# Linear Machine Learning Algorithms

### Logistic Regression
Logistic regression assumes a Gaussian distribution for the numeric input variables and can model binary classification problems.

In [8]:
#Logistic Regression Classification
from pandas import read_csv
from sklearn.model_selection import KFold
from sklearn.model_selection import cross_val_score
from sklearn.linear_model import LogisticRegression
filename = 'pima-indians-diabetes.data.csv'
names=['preg', 'plas', 'pres', 'skin', 'test', 'mass', 'pedi', 'age', 'class'] 
dataframe = read_csv(filename, names=names)
array = dataframe.values
X = array[:,0:8]
Y = array[:,8]
num_folds = 10
kfold = KFold(n_splits=10, random_state=7)
model=LogisticRegression()
results = cross_val_score(model, X, Y, cv=kfold)
print(results.mean())

0.76951469583


### Linear Discriminant Analysis
Linear Discriminant Analysis or LDA is a statistical technique for binary and multiclass classification. It too assumes a Gaussian distribution for the numerical input variables.

In [11]:
#LDA Classification
from pandas import read_csv
from sklearn.model_selection import KFold
from sklearn.model_selection import cross_val_score
from sklearn.discriminant_analysis import LinearDiscriminantAnalysis
filename = 'pima-indians-diabetes.data.csv'
names=['preg', 'plas', 'pres', 'skin', 'test', 'mass', 'pedi', 'age', 'class'] 
dataframe = read_csv(filename, names=names)
array = dataframe.values
X = array[:,0:8]
Y = array[:, 8]
num_folds = 10
kfold = KFold(n_splits=10, random_state=7)
model = LinearDiscriminantAnalysis()
results = cross_val_score(model, X, Y, cv = kfold)
print(results.mean())

0.773462064252


# Non Liniear Machine Learning Algorithms


### k-Nearest Neighbors
The k-Nearest Neighbors algorithm (or KNN) uses a distance metric to find the k most similar instances in the training data for a new instance and takes the mean outcome of the neighbors as the prediction. 

In [15]:
# KNN Classification
from pandas import read_csv
from sklearn.model_selection import KFold
from sklearn.model_selection import cross_val_score
from sklearn.neighbors import KNeighborsClassifier
filename = 'pima-indians-diabetes.data.csv'
names=['preg', 'plas', 'pres', 'skin', 'test', 'mass', 'pedi', 'age', 'class'] 
dataframe = read_csv(filename, names=names)
array = dataframe.values
X = array[:,1:8]
Y = array[:,8]
num_folds = 10
kfold = KFold(n_splits=10, random_state=7)
model = KNeighborsClassifier()
results = cross_val_score(model, X, Y, cv=kfold)
print(results.mean())

0.722573479152


### Naive Bayes
Naive Bayes calculates the probability of each class and the conditional probability of each class given each input value.
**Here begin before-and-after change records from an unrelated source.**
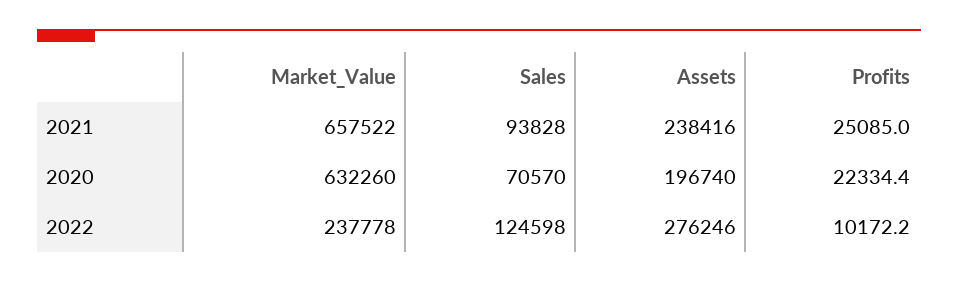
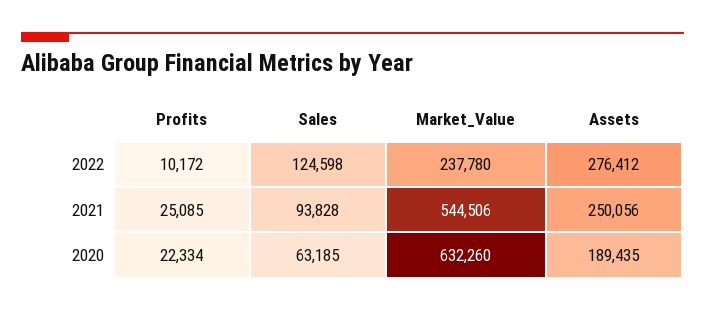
Market_Value, 2021: 657522 -> 544506
Assets, 2021: 238416 -> 250056
Sales, 2020: 70570 -> 63185
Assets, 2020: 196740 -> 189435
Market_Value, 2022: 237778 -> 237780
Assets, 2022: 276246 -> 276412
These probabilities are estimated for new data and multiplied together, assuming that they are all independent (a simple or naive assumption). When working with real-valued data, a Gaussian distribution is assumed to easily estimate the probabilities for input variables using the Gaussian Probability Density Function.

In [17]:
#Gaussian Naive Bayes Classification
from pandas import read_csv
from sklearn.model_selection import KFold
from sklearn.model_selection import cross_val_score
from sklearn.naive_bayes import GaussianNB
filename = 'pima-indians-diabetes.data.csv'
names=['preg', 'plas', 'pres', 'skin', 'test', 'mass', 'pedi', 'age', 'class'] 
dataframe = read_csv(filename, names=names)
array = dataframe.values
X = array[:,1:8]
Y = array[:,8]
kfold = KFold(n_splits = 10, random_state=7)
model = GaussianNB()
results = cross_val_score(model, X, Y, cv=kfold)
print(results.mean())

0.756476418319


### Classification and Regression Trees
Classification and Regression Trees (CART or just decision trees) construct a binary tree from the training data. Split points are chosen greedily by evaluating each attribute and each value of each attribute in the training data in order to minimize a cost function (like the Gini index).

In [21]:
#CART Classification
from pandas import read_csv
from sklearn.model_selection import KFold
from sklearn.model_selection import cross_val_score
from sklearn.tree import DecisionTreeClassifier
filename = 'pima-indians-diabetes.data.csv'
names=['preg', 'plas', 'pres', 'skin', 'test', 'mass', 'pedi', 'age', 'class'] 
dataframe = read_csv(filename, names=names)
array = dataframe.values
X = array[:,1:8]
Y = array[:,8]
kfold = KFold(n_splits=10, random_state=7)
model = DecisionTreeClassifier()
results = cross_val_score(model, X, Y, cv=kfold)
print(results.mean())

0.686141490089


### Support Vector Machines
Support Vector Machines (or SVM) seek a line that best separates two classes. Those data instances that are closest to the line that best separates the classes are called support vectors and influence where the line is placed. SVM has been extended to support multiple classes. Of particular importance is the use of different kernel functions via the kernel parameter. A powerful Radial Basis Function is used by default.

In [22]:
#SVM Classification
from pandas import read_csv
from sklearn.model_selection import KFold
from sklearn.model_selection import cross_val_score
from sklearn.svm import SVC
filename = 'pima-indians-diabetes.data.csv'
names=['preg', 'plas', 'pres', 'skin', 'test', 'mass', 'pedi', 'age', 'class'] 
dataframe = read_csv(filename, names=names)
array = dataframe.values
X = array[:,1:8]
Y = array[:,8]
kfold = KFold(n_splits = 10, random_state=7)
model = SVC()
results = cross_val_score(model, X, Y, cv=kfold)
print(results.mean())

0.651025290499